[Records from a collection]
=====

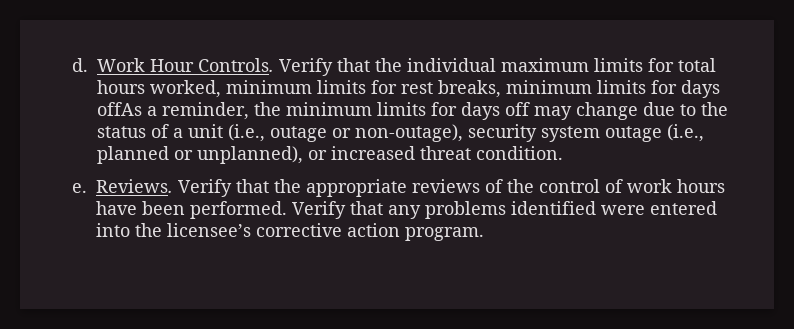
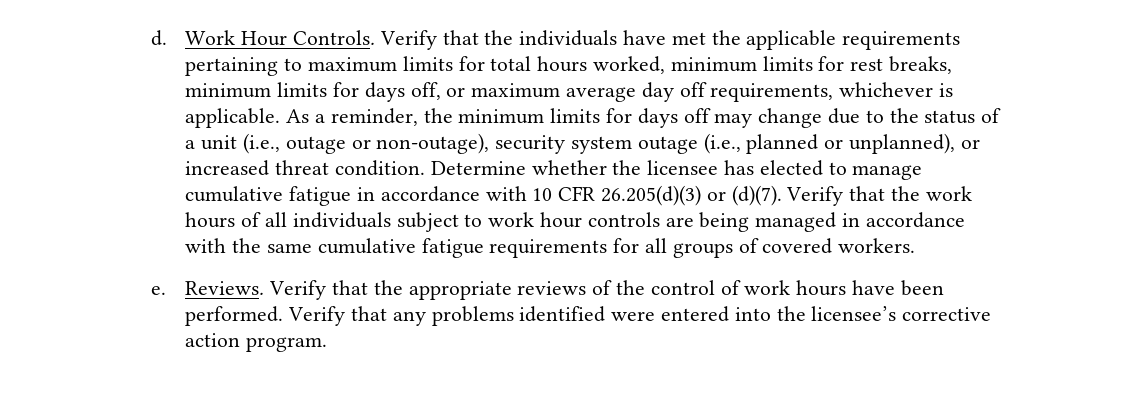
[407,58,497,72] individual -> [519,30,961,50] [185,57,303,76] individuals have met the applicable requirements pertaining to
[97,102,143,116] offAs -> [410,82,954,102] [185,108,310,128] off, or maximum average day off requirements, whichever is applicable. As
(564, 153) none -> [430,160,923,180] [185,185,972,206] [185,212,965,232] [185,238,916,258] Determine whether the licensee has elected to manage cumulative fatigue in accordance with 10 CFR 26.205(d)(3) or (d)(7). Verify that the work hours of all individuals subject to work hour controls are being managed in accordance with the same cumulative fatigue requirements for all groups of covered workers.

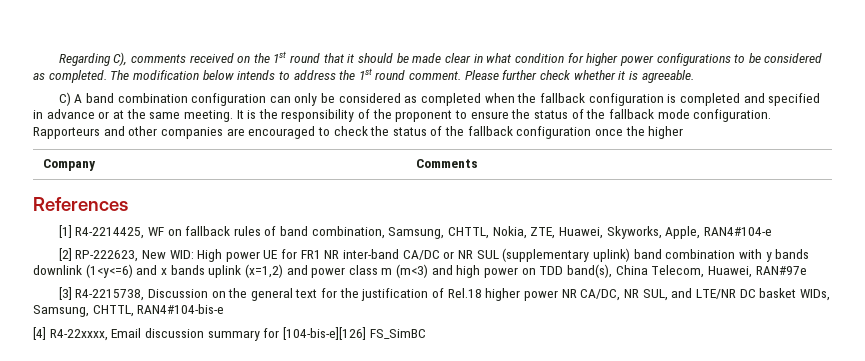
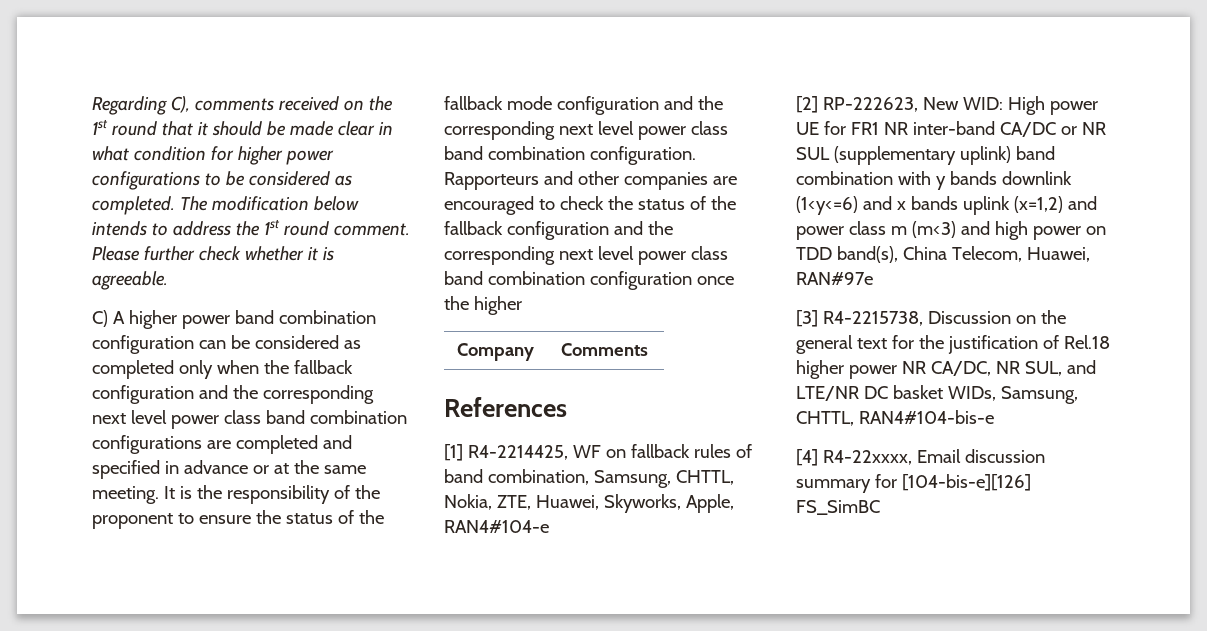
(83, 98) none -> [128,310,230,329] higher power
[294,93,318,106] only -> (226, 344) none
(482, 99) none -> [178,360,213,379] only
[667,94,677,103] is -> [198,385,374,404] [92,410,407,429] [92,435,231,454] and the corresponding next level power class band combination configurations are
(690, 114) none -> [556,96,723,115] [444,121,728,140] [444,146,585,160] configuration and the corresponding next level power class band combination
(592, 132) none -> [613,221,673,235] [444,246,728,265] [444,271,692,290] and the corresponding next level power class band combination configuration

=====

Output only the lines running from the line with "(690, 114) none" through the final line of the data, inclusive.

# ANSWER SPACE:
(690, 114) none -> [556,96,723,115] [444,121,728,140] [444,146,585,160] configuration and the corresponding next level power class band combination
(592, 132) none -> [613,221,673,235] [444,246,728,265] [444,271,692,290] and the corresponding next level power class band combination configuration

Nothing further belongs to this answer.